The United States is aware of the enormous power of the digital economy. To maximize the United States’ profit potential in this area, the country’s trade negotiators are playing a clever game.
U.S. trade negotiators playing strip poker…
Their goal is to expand the global dominance of their data platforms such as Meta, Google, Amazon and Apple, by seeking to remove any conceivable restraints to maximizing their global revenue potential.
To that end, they are keen to move even legitimate competition, innovation, civic and other constitutional concerns out of way by means of a trade agreement that is preferably unilaterally imposed.

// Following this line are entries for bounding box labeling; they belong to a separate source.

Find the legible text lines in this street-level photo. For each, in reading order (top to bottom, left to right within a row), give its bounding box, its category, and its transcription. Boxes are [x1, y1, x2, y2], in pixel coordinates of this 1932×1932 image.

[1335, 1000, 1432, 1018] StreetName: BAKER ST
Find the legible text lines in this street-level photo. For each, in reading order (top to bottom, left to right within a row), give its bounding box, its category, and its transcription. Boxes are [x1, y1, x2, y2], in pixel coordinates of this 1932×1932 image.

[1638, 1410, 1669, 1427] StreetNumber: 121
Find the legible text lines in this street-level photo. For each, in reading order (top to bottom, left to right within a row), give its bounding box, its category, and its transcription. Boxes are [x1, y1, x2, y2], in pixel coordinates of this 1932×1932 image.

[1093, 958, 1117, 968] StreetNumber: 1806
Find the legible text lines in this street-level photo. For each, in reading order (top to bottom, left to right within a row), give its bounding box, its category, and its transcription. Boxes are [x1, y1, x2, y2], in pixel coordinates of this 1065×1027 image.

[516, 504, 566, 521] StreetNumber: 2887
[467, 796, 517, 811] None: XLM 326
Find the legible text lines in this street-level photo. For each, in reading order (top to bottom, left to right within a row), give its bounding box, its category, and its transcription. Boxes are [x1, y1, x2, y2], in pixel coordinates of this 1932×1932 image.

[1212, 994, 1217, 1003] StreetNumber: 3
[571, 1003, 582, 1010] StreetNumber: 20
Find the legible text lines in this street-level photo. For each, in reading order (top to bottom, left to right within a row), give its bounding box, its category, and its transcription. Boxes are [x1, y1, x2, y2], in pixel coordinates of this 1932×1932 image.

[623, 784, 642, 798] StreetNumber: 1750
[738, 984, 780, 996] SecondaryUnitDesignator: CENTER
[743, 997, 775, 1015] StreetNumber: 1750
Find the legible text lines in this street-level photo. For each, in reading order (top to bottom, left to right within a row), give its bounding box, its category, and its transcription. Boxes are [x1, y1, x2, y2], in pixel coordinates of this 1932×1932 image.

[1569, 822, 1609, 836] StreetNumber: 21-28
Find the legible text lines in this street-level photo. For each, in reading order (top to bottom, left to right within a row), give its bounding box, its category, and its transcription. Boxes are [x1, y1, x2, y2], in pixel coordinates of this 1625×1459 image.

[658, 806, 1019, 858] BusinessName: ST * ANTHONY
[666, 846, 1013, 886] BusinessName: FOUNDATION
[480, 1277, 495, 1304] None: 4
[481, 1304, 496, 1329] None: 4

… but through the back door
To distract attention from this ultimate negotiating goal, their first move of U.S. trade negotiators is to offer their European trading partners small concessions in areas such as cars and agriculture.
As a second move, they routinely insert seemingly innocuous clauses into trade agreements that aim to further consolidate the dominance of U.S. technology giants.
In one agreement after another, including the Economic Prosperity Deal between the United States and the UK and the trade agreement with Mexico and Canada, Washington is inserting provisions on digital trade that sound insignificant at first glance.
In reality, these provisions aim to prohibit, not protect, data localization requirements that are crucial to preserving Europe’s digital sovereignty.
Germany as a U.S. pawn
In pursuing its negotiating strategy, Washington has long relied on the German government as a willing supporter of U.S. efforts to undermine cohesion within the EU.
The American lever in this is Germany’s fixation on maximum protection for the exports of its stagnating automotive industry. Such an obsession can blind a government to the big picture.
That would be a tragedy for Europe. On the one hand, the German automotive industry has made itself a victim through years of self-inflicted strategic mistakes. On the other hand, the long-term economic potential of this industry is rather modest compared to that of the digital economy.
One of the biggest strategic advantages for the U.S. side in this dispute is that Germany, despite being the EU’s largest economy, has long lacked a serious digital agenda at the government level. This also meant that it lacked the strategic depth to carefully weigh up the relevant decision-making factors.
Protecting Europe’s digital sovereignty
No one should be willing to sell Europe’s digital future for a few tariff concessions on car exports. Not to mention the consequences for the already greatly reduced sovereignty of European citizens.
This could drag the whole of Europe down with it into the abyss. Given the extremely aggressive stance of U.S. trade policy under Donald Trump, there is no doubt whatsoever that this would lead to an unacceptable undermining of the rule of law.
We Europeans would risk losing the ability to regulate our own data, tax digital services or build our own tech champions. It is a loss of sovereignty hidden in the fine print.
If Berlin were willing to play off Europe’s digital future against the interests of the German automotive industry, it would risk another Nord Stream 2 disaster. It would be an agreement that enshrines dependence, this time not on Russian gas, but on American technology.
Donald Trump’s wake-up call
Fortunately for everyone concerned about these issues, Donald Trump recently sent an unmistakable wake-up call not only to all Europeans, but the entire world.
He categorically stated on Truth Social that digital taxes, digital services laws and digital market regulations are all aimed at harming or discriminating against American technology and that he intends to impose tariffs and export restrictions on any countries that seek to do so.
Given Trump’s tendency to unilaterally change the terms of any trade agreement he has signed, at his own discretion and whenever he sees fit, it is simply not wise for Europe to give up fundamentally important digital rights in exchange for what may very well turn out to be only temporary concessions on industrial goods.
Why Europe must say no
If EU members want to maintain the hope that Europe can set its own rules in the age of AI and data-driven power, all EU members must oppose such an undertaking.
Giving in on this issue would have several negative consequences. It would make the EU even more dependent on U.S. platforms, undermine its already weakened potential to act as a global standard-setter and further weaken its ability to defend itself against the dominance of digital platform monopolies.
To maintain its leeway, Europe does not need to withdraw from trade with the United States. It must demand the right kind of agreement – and not one that takes away its freedom to regulate or levy taxes on business operations conducted inside the EU.
Fortunately, thanks to Trump’s wake-up call, which exposed the “stealth maneuver” of his negotiators, the position of the German government is also becoming smarter, as became clear at the recent Franco-German summit.
Europe has influence
If Washington refuses a sensible compromise, Europe also has influence. The United States has a large service surplus with the EU. And intellectual property protection could become a bargaining chip to give the European technology sector room to grow.
However, this will only work if Europe builds a much more integrated single market. The joint ministerial meeting between Germany and France also seems promising in this regard, with the potential to finally achieve significant progress. Yet, intra-EU frictions are pre-programmed.